▸ **Stored data**:
—————

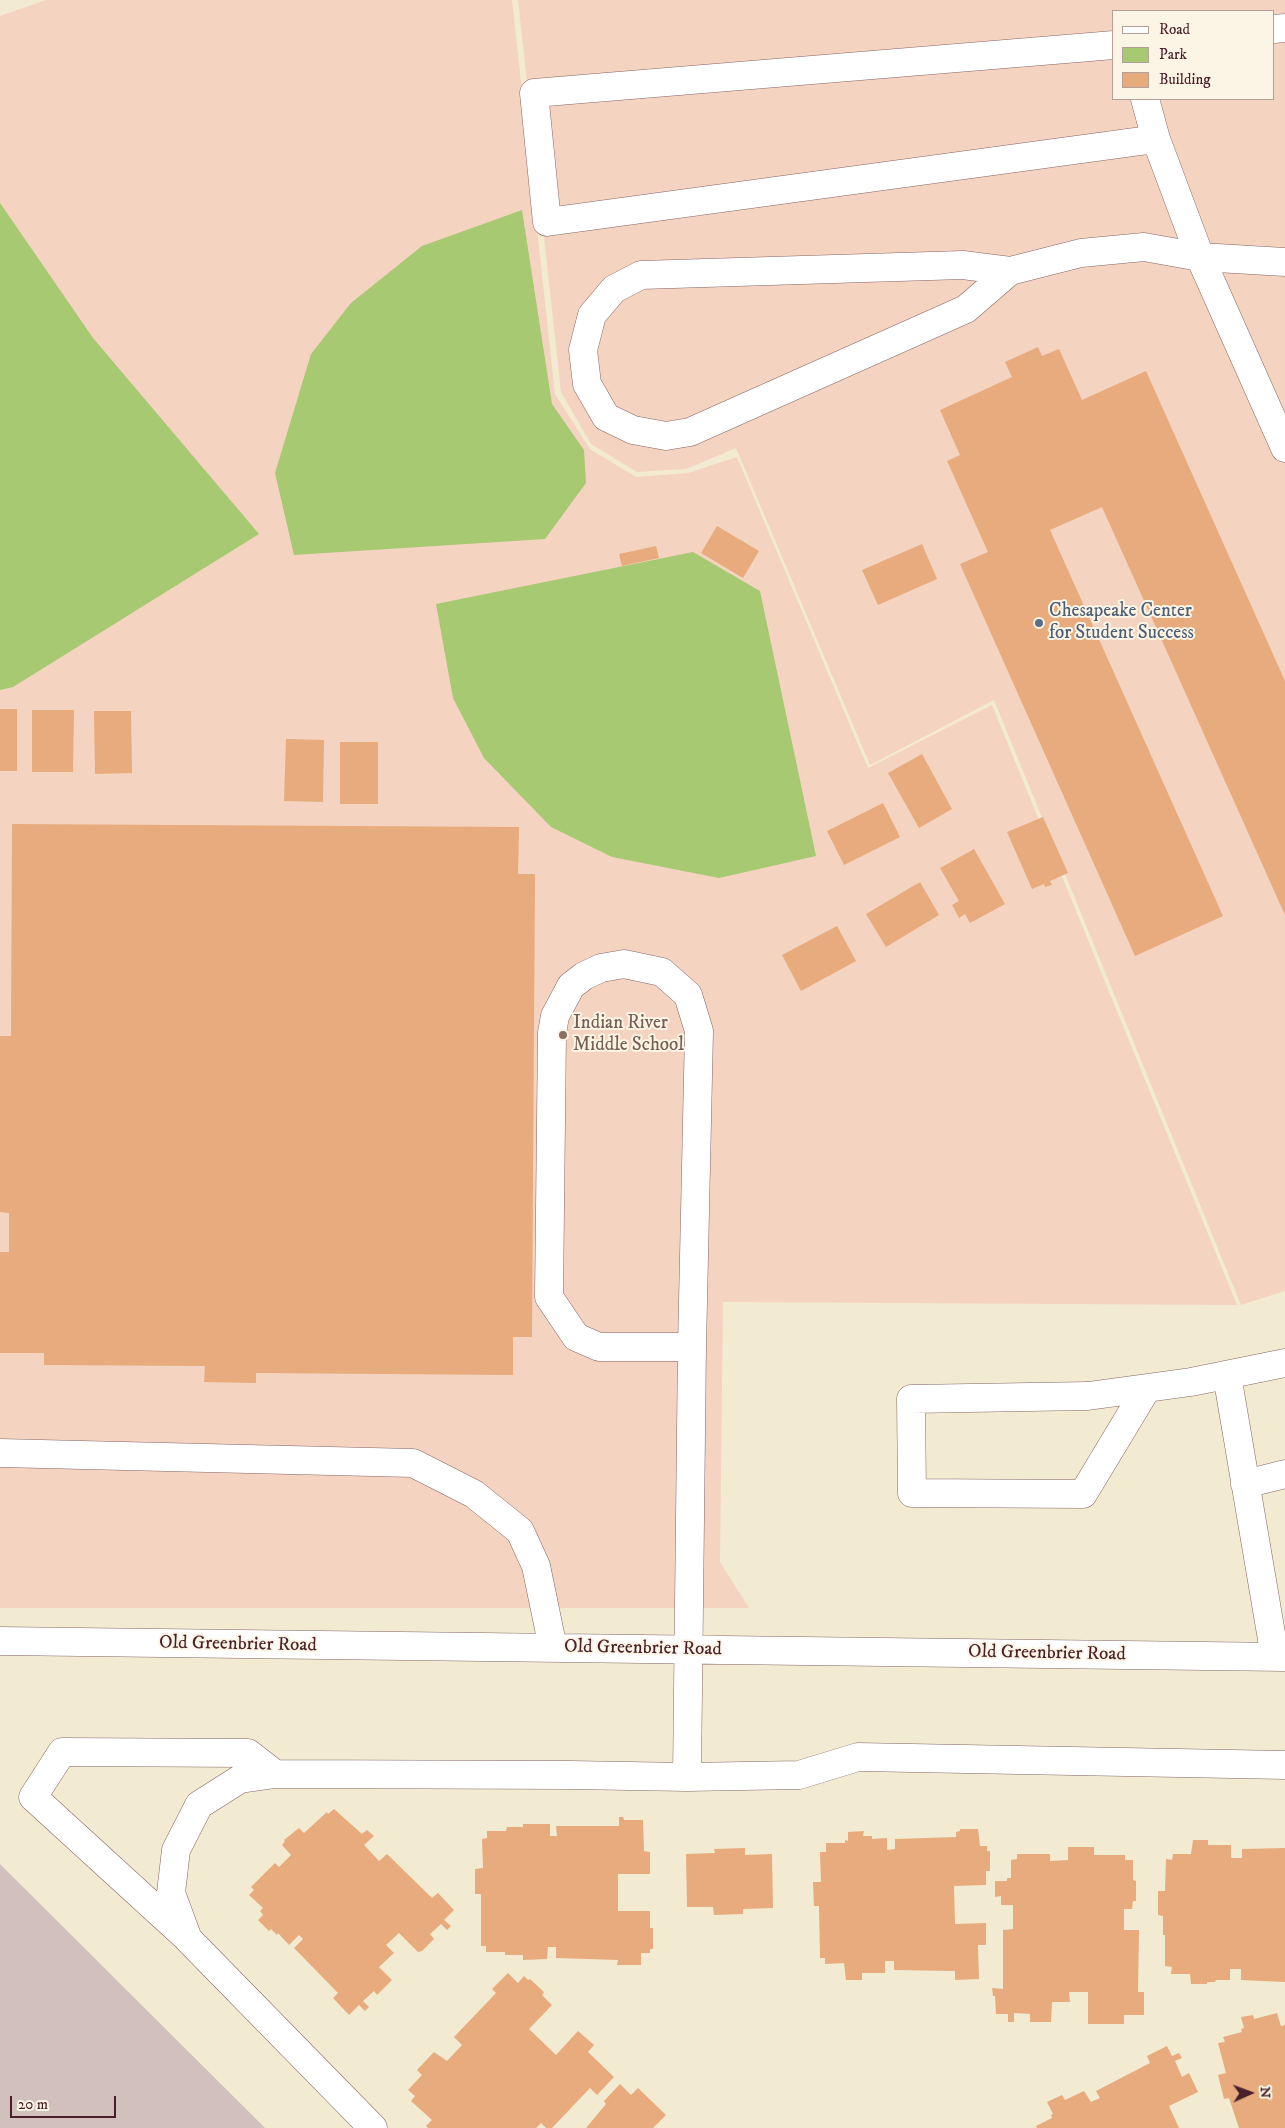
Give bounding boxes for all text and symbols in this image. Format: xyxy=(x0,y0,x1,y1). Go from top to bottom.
legend xyxy=(1112,10,1275,100)
text: Road xyxy=(1159,20,1190,39)
text: Park xyxy=(1159,45,1187,64)
text: Building xyxy=(1159,70,1211,89)
place label: Chesapeake Center for Student Success xyxy=(1049,601,1194,645)
marker: Chesapeake Center for Student Success xyxy=(1033,617,1045,629)
place label: Indian River Middle School xyxy=(573,1013,684,1057)
marker: Indian River Middle School xyxy=(557,1029,569,1041)
street label: Old Greenbrier Road xyxy=(159,1632,317,1658)
street label: Old Greenbrier Road xyxy=(564,1636,722,1662)
street label: Old Greenbrier Road xyxy=(968,1641,1126,1667)
north arrow xyxy=(1225,2068,1275,2118)
scale bar xyxy=(12,2086,119,2118)
text: N xyxy=(1256,2086,1274,2099)
text: 20 m xyxy=(18,2095,48,2114)

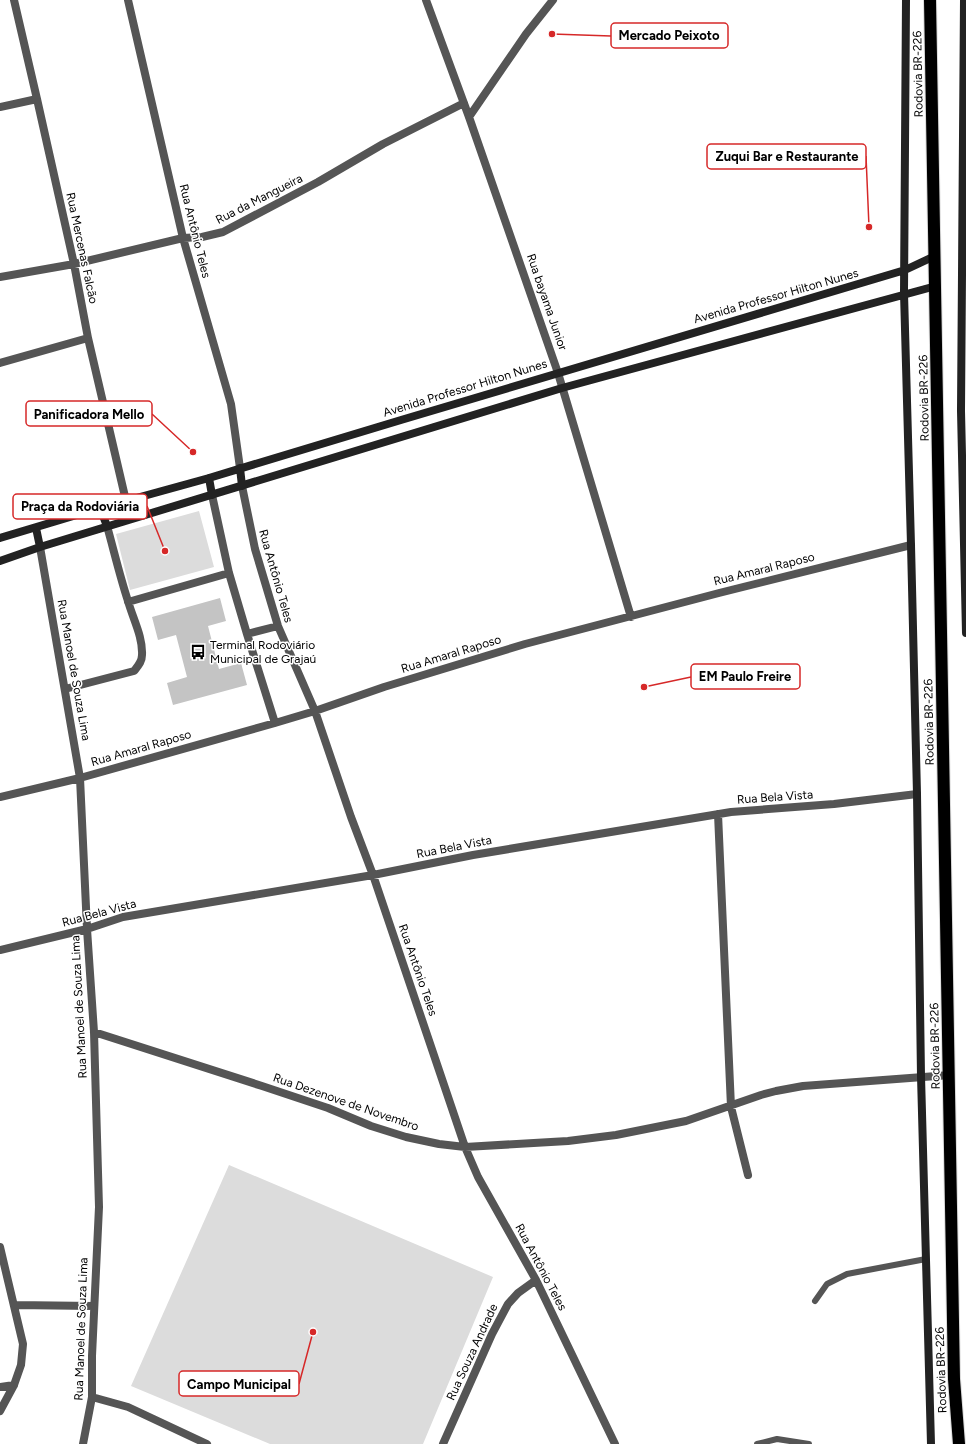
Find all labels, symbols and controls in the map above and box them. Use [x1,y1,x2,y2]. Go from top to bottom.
callout: Mercado Peixoto [611,23,728,48]
text: Mercado Peixoto [619,28,720,43]
street label: Rodovia BR-226 [910,30,926,117]
callout: Zuqui Bar e Restaurante [707,144,866,169]
text: Zuqui Bar e Restaurante [715,149,859,164]
street label: Rua da Mangueira [213,171,305,227]
street label: Rua Antônio Teles [177,183,214,280]
street label: Rua Mercenas Falcão [63,191,101,305]
street label: Rua bayama Junior [524,252,570,352]
street label: Avenida Professor Hilton Nunes [692,266,860,326]
street label: Rodovia BR-226 [916,354,932,441]
street label: Avenida Professor Hilton Nunes [381,356,549,420]
callout: Panificadora Mello [26,401,152,426]
text: Panificadora Mello [34,407,145,422]
callout: Praça da Rodoviária [13,494,147,519]
text: Praça da Rodoviária [21,499,139,514]
street label: Rua Antônio Teles [256,528,296,625]
street label: Rua Amaral Raposo [712,550,816,588]
street label: Rua Manoel de Souza Lima [55,598,93,742]
street label: Rua Amaral Raposo [399,632,503,676]
place label: Terminal Rodoviário Municipal de Grajaú [210,638,316,666]
bus stop icon: Terminal Rodoviário Municipal de Grajaú [189,643,207,661]
callout: EM Paulo Freire [691,664,800,689]
text: EM Paulo Freire [699,669,791,684]
street label: Rodovia BR-226 [921,678,937,765]
street label: Rua Amaral Raposo [89,727,193,769]
street label: Rua Bela Vista [736,787,814,807]
street label: Rua Bela Vista [415,833,493,861]
street label: Rua Bela Vista [60,896,138,930]
street label: Rua Antônio Teles [396,922,440,1018]
street label: Rua Manoel de Souza Lima [68,935,90,1079]
street label: Rodovia BR-226 [927,1002,943,1089]
street label: Rua Dezenove de Novembro [271,1070,421,1134]
street label: Rua Antônio Teles [512,1221,570,1313]
street label: Rua Manoel de Souza Lima [72,1257,90,1401]
street label: Rua Souza Andrade [443,1301,501,1402]
street label: Rodovia BR-226 [932,1326,950,1413]
callout: Campo Municipal [179,1371,299,1396]
text: Campo Municipal [187,1377,291,1392]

—————

A complete answer lists each line of the data that holds the word "Amaral".

▸ **Solution to the exercise**:
street label: Rua Amaral Raposo [712,550,816,588]
street label: Rua Amaral Raposo [399,632,503,676]
street label: Rua Amaral Raposo [89,727,193,769]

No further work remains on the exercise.